At km 12, Christophe Riblon (Ag2r) went clear. Fabian Wegmann (Gerolsteiner) and Juan Antonio Flecha (Rabobank) joined him but once again, the bunch reacted. After one hour of extremely intense fighting, 16 men finally found their way out at km 62: Roy Sentjens (Silence-Lotto), Sergio Paulinho (Astana), Oscar Pereiro (Caisse d'Epargne), Juan José Oroz (Euskaltel), Pierre Rolland and Christophe Le Mével (Crédit Agricole), Juan Manuel Garate (Quick Step), Cyril Dessel (Ag2r), Amaël Moinard (Cofidis), Heinrich Haussler and Peter Wrolich (Gerolsteiner), Thomas Voeckler (Bouygues Telecom), Frederik Willems (Liquigas), Lars Bak (CSC), David De La Fuente (Saunier Duval) and Dominik Roels (Milram).

Eight kilometers further, their advantage was 2'50 over a bunch led by the Caisse d'Epargne team of race leader Alejandro Valverde. At km 114, the gap was 3'40 and Rabobank came to the front to give a hand to the Spanish team.

In the first small climbs, De La Fuente consolidated his polka dot jersey.

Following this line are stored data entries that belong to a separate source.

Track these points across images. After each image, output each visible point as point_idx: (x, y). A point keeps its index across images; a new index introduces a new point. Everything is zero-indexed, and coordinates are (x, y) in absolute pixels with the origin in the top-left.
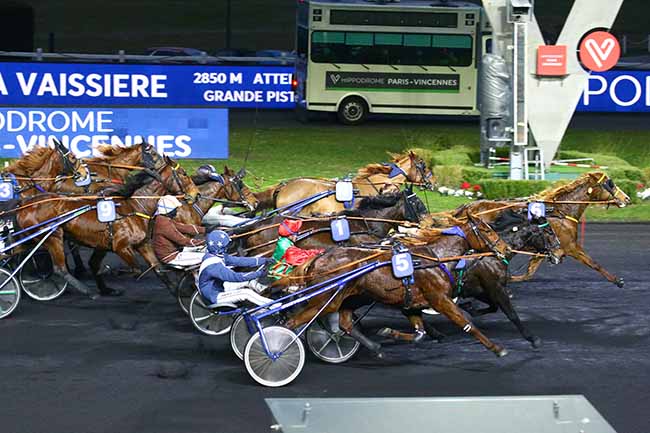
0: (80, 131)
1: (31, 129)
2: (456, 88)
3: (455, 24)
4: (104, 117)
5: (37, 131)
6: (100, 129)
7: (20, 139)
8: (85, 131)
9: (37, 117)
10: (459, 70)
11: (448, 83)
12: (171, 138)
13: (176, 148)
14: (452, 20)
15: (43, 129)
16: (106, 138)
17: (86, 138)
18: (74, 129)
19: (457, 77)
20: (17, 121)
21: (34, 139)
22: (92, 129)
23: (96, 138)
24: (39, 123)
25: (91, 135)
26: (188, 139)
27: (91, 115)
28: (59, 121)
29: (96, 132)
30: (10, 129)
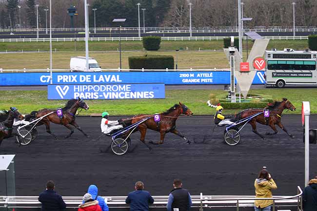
0: (121, 91)
1: (107, 91)
2: (311, 76)
3: (310, 58)
4: (128, 87)
5: (109, 91)
6: (127, 90)
7: (104, 94)
8: (123, 91)
9: (109, 87)
10: (312, 71)
11: (309, 75)
12: (148, 92)
13: (149, 95)
14: (309, 56)
15: (111, 91)
16: (129, 93)
17: (123, 93)
18: (120, 90)
19: (311, 73)
20: (103, 88)
21: (108, 93)
22: (125, 90)
23: (126, 93)
24: (110, 89)
25: (124, 92)
26: (153, 92)
27: (124, 86)
28: (115, 88)
29: (126, 91)
30: (101, 91)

Voeckler attacked at km 160. Rolland joined him away while Roels and Haussler stayed in between. At the foot of the Mont Salève (km 168.5), Rolland went solo. A trio was formed behind him by Dessel, Paulinho and Moinard.

At km 173.5, Dessel overtook Rolland and attacked straight away. Dessel was fist at the top of the Salève 22 seconds ahead of Rolland and 2'40 ahead of the group of the favorites with all the main contenders there, including Robert Gesink (Rabobank) who accelerated towards the top.

Despite a fright in the downhill, Dessel took his first Dauphiné win in Annemasse. Rolland came 2nd and Valverde kept his lead.